##### Data provided #####
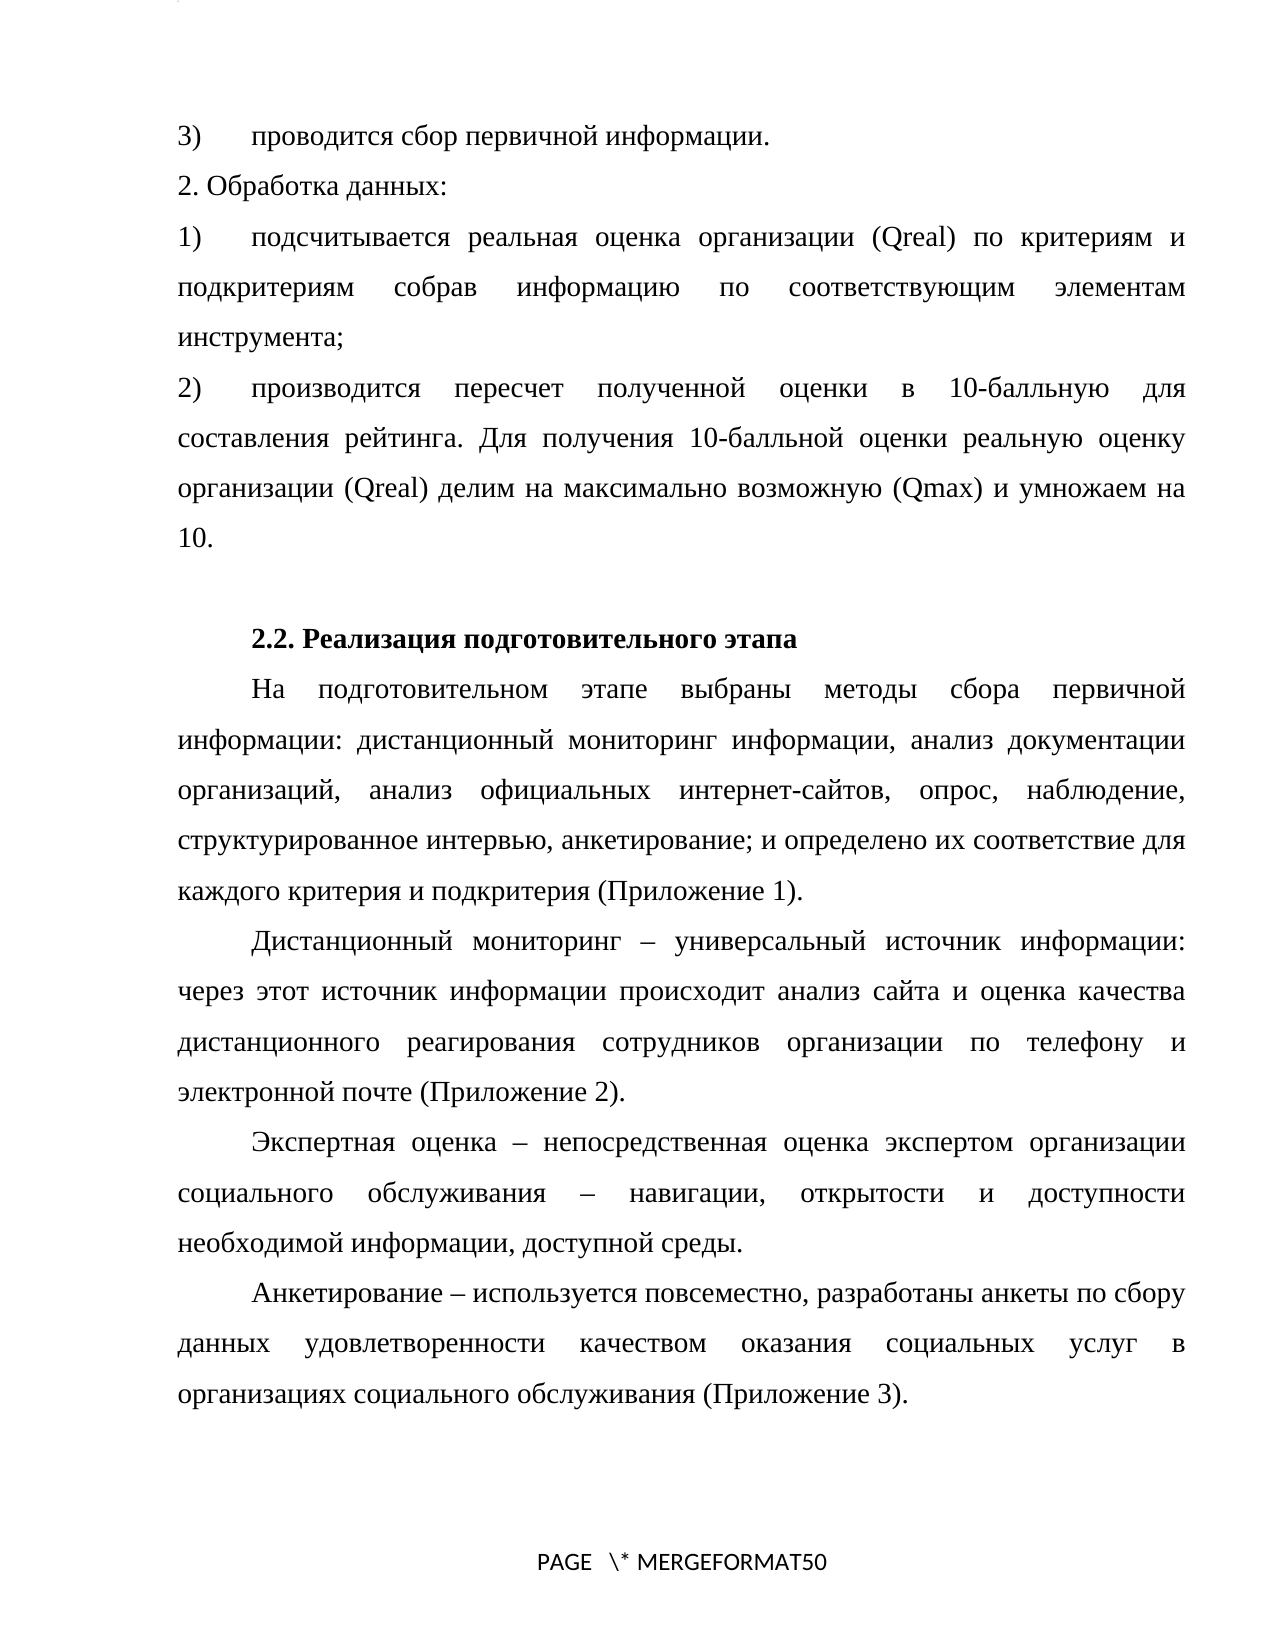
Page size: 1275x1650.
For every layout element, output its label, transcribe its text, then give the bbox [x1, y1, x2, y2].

text Анкетирование – используется повсеместно, разработаны анкеты по сбору данных удовлетворенности качеством оказания социальных услуг в организациях социального обслуживания (Приложение 3). [177, 1275, 1186, 1409]
text 2) производится пересчет полученной оценки в 10-балльную для составления рейтинга. Для получения 10-балльной оценки реальную оценку организации (Qreal) делим на максимально возможную (Qmax) и умножаем на 10. [177, 370, 1186, 554]
list проводится сбор первичной информации. [177, 118, 1186, 152]
text Дистанционный мониторинг – универсальный источник информации: через этот источник информации происходит анализ сайта и оценка качества дистанционного реагирования сотрудников организации по телефону и электронной почте (Приложение 2). [177, 923, 1186, 1108]
text 2.2. Реализация подготовительного этапа [177, 621, 1186, 655]
text Экспертная оценка – непосредственная оценка экспертом организации социального обслуживания – навигации, открытости и доступности необходимой информации, доступной среды. [177, 1124, 1186, 1258]
text 1) подсчитывается реальная оценка организации (Qreal) по критериям и подкритериям собрав информацию по соответствующим элементам инструмента; [177, 219, 1186, 353]
text На подготовительном этапе выбраны методы сбора первичной информации: дистанционный мониторинг информации, анализ документации организаций, анализ официальных интернет-сайтов, опрос, наблюдение, структурированное интервью, анкетирование; и определено их соответствие для каждого критерия и подкритерия (Приложение 1). [177, 672, 1186, 906]
text 2. Обработка данных: [177, 168, 1186, 202]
#####
* Directions
Each entry must be reproduced word for word, and any image among them left out.

* The answer
Page size: 1275x1650.
For every layout element, output its label, transcribe its text, then give the bbox [x1, y1, x2, y2].

text Анкетирование – используется повсеместно, разработаны анкеты по сбору данных удовлетворенности качеством оказания социальных услуг в организациях социального обслуживания (Приложение 3). [177, 1275, 1186, 1409]
text 2) производится пересчет полученной оценки в 10-балльную для составления рейтинга. Для получения 10-балльной оценки реальную оценку организации (Qreal) делим на максимально возможную (Qmax) и умножаем на 10. [177, 370, 1186, 554]
list проводится сбор первичной информации. [177, 118, 1186, 152]
text Дистанционный мониторинг – универсальный источник информации: через этот источник информации происходит анализ сайта и оценка качества дистанционного реагирования сотрудников организации по телефону и электронной почте (Приложение 2). [177, 923, 1186, 1108]
text 2.2. Реализация подготовительного этапа [177, 621, 1186, 655]
text Экспертная оценка – непосредственная оценка экспертом организации социального обслуживания – навигации, открытости и доступности необходимой информации, доступной среды. [177, 1124, 1186, 1258]
text 1) подсчитывается реальная оценка организации (Qreal) по критериям и подкритериям собрав информацию по соответствующим элементам инструмента; [177, 219, 1186, 353]
text На подготовительном этапе выбраны методы сбора первичной информации: дистанционный мониторинг информации, анализ документации организаций, анализ официальных интернет-сайтов, опрос, наблюдение, структурированное интервью, анкетирование; и определено их соответствие для каждого критерия и подкритерия (Приложение 1). [177, 672, 1186, 906]
text 2. Обработка данных: [177, 168, 1186, 202]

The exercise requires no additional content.